“I wish everyone who knew me could know the sailing me!”
I posted this on Facebook today. It was one of those thoughts that popped into my head ready to publish, and didn’t require a lot of fact checking. As the day passed though, I found myself coming back to that thought. What makes the sailing me noteworthy, why do I prefer it to the geeky me, or the business me, or the city slicker me?
I think in large part sailing has brought me perspective. I lose that perspective if I spend too much time in the city, or at my job, or anywhere where a lot of people agree that certain things are important. I’m lucky that my job reinforces that saving the planet is important, I can get behind that, but it’s still not exactly the perspective that I get from sailing.
Sailing, for me, is:
…about family time. I see my kids when I’m sailing. I don’t mean that I don’t get to see them enough during the work week, I mean that, when I’m sailing, I. see. them. I see how incredibly witty and coy Miles is, and how clever and musical Ruby is. I realize that I’ve told Ruby to stop singing, and Miles to stop clowning about a dozen times, but really they are just doing what they are best at, and it’s awesome!
…about getting to know people. There are these two guys that I say hi to at least twice a day. They are friendly and look out for us and our kids, but I don’t really ever get to chat because I’m busy coming or going. Today, they are anchored a few boats away. We stopped by in the sailing dinghy on the way to play in the surf, and chatted… for the first time! Later, they helped us out when the dinghy tires needed air. I love that about this lifestyle, there are no excuses not to get to know your neighbors.

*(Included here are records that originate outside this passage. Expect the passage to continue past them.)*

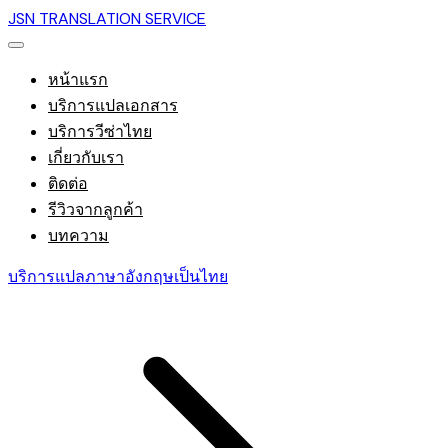
JSN TRANSLATION SERVICE
หน้าแรก
บริการแปลเอกสาร
บริการวีซ่าไทย
เกี่ยวกับเรา
ติดต่อ
รีวิวจากลูกค้า
บทความ
บริการแปลภาษาอังกฤษเป็นไทย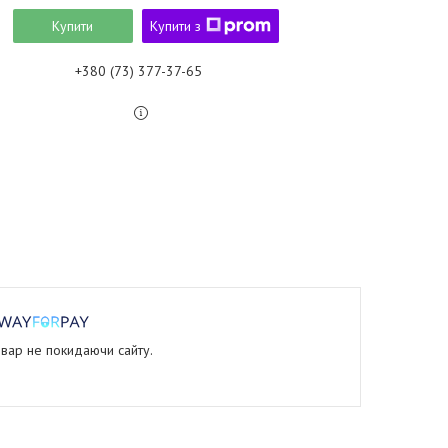
Купити
Купити з
+380 (73) 377-37-65
овар не покидаючи сайту.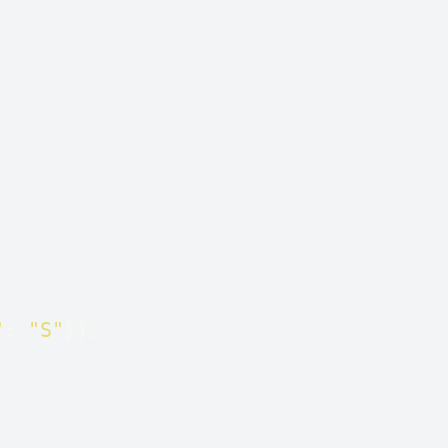
"
: 
"S"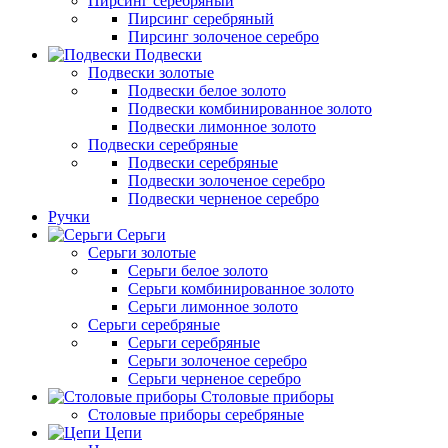
Пирсинг серебряный
Пирсинг серебряный
Пирсинг золоченое серебро
Подвески
Подвески золотые
Подвески белое золото
Подвески комбинированное золото
Подвески лимонное золото
Подвески серебряные
Подвески серебряные
Подвески золоченое серебро
Подвески черненое серебро
Ручки
Серьги
Серьги золотые
Серьги белое золото
Серьги комбинированное золото
Серьги лимонное золото
Серьги серебряные
Серьги серебряные
Серьги золоченое серебро
Серьги черненое серебро
Столовые приборы
Столовые приборы серебряные
Цепи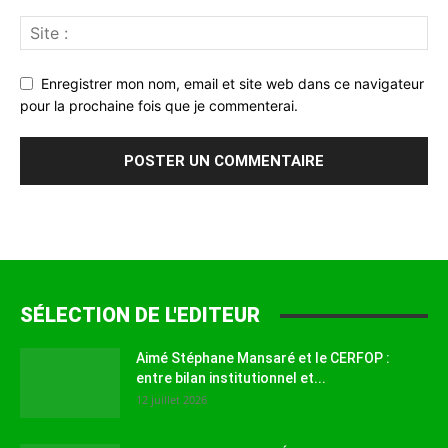
Enregistrer mon nom, email et site web dans ce navigateur
pour la prochaine fois que je commenterai.
SÉLECTION DE L'EDITEUR
Aimé Stéphane Mansaré et le CERFOP :
entre bilan institutionnel et...
12 juillet 2026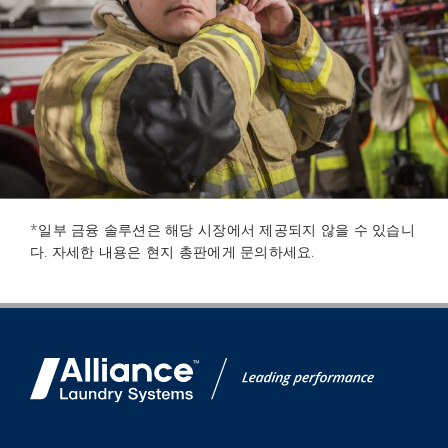
*일부 금융 솔루션은 해당 시장에서 제공되지 않을 수 있습니
다. 자세한 내용은 현지 총판에게 문의하세요.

…about taking things slowly. Really slowly. Today’s schedule was: Make coffee; Eat breakfast; Sail Fatty; Clean Fatty; Halyard Jump & Swim; Walk on the Beach; Eat Dinner. That’s it. It took all day, partially because sailing fatty in 3 knots of wind is a time consuming prospect, but it was good!
…about not having much, but loving and leaning on the things I have. I love our boat. I love my computer. I love my camera. I love my uke and my guitar. I don’t have a lot of stuff, but I know WHY I have it all, and I never feel like it owns me (any more). When I lived in a giant house and had a ton of stuff (multiples of some) I always felt conflicted; “should I be playing my guitar instead of watching a movie on the home theater?” Now my stuff enables me, and I use it hard.

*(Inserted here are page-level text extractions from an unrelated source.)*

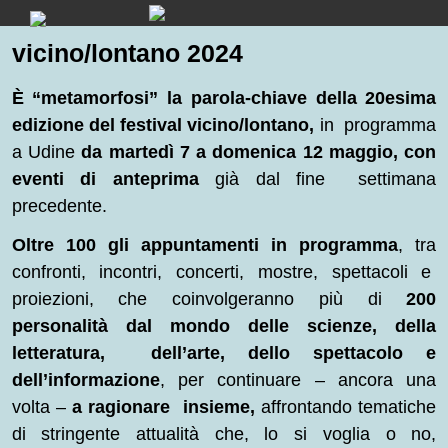
Skip
to
vicino/lontano 2024
content
È “metamorfosi” la parola-chiave della 20esima
edizione del festival vicino/lontano,
in programma
a Udine
da martedì 7 a domenica 12 maggio, con
eventi di anteprima
già dal fine settimana
precedente.
Oltre 100 gli appuntamenti in programma
, tra
confronti, incontri, concerti, mostre, spettacoli e
proiezioni, che coinvolgeranno più di
200
personalità dal mondo delle scienze, della
letteratura, dell’arte, dello spettacolo e
dell’informazione
, per continuare – ancora una
volta –
a ragionare insieme,
affrontando tematiche
di stringente attualità che, lo si voglia o no,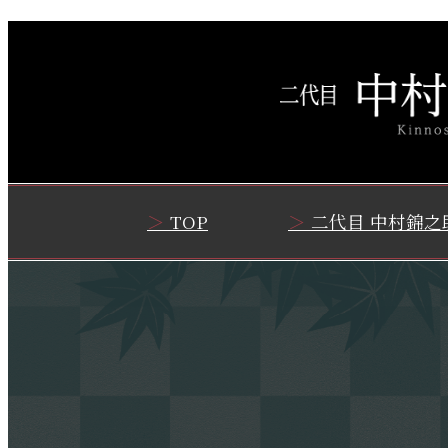
TOP
二代目 中村錦之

…about competence and immediacy. When I’m sailing, I know just what requires my attention at any time and I generally know how to handle it. Whether it is a refrigerator not refrigerating, or a squall on the horizon, or a kid with a nasty cut. The things that matter are clear and obvious, and the best course of action is, similarly, obvious. In our modern world, so few people ever get to experience this clarity, nor the feeling of competence that comes with really feeling like you are up to any challenge that life might throw at you.
Time to Sail Away?
Vick joked that she bought enough provisions for a weekend on Moreton Island or crossing the Indian Ocean. I won’t lie and say that a 24 day passage didn’t really sound appealing, it did. But I’m not done here. I love how Ruby’s ‘no’ and ‘home’ use all of the vowels (“Noaeiu”) and I want both kids to feel a little bit Australian before we leave (They sang We Are All Australian this morning, and it nearly made me cry). Vick and I have some deeper roots to sink here as well, and some money to save (any day now). But I do think that every trip out of the river breathes a little life back into me and reminds me where my values lie. Sailing is like coming home to me, coming home to myself.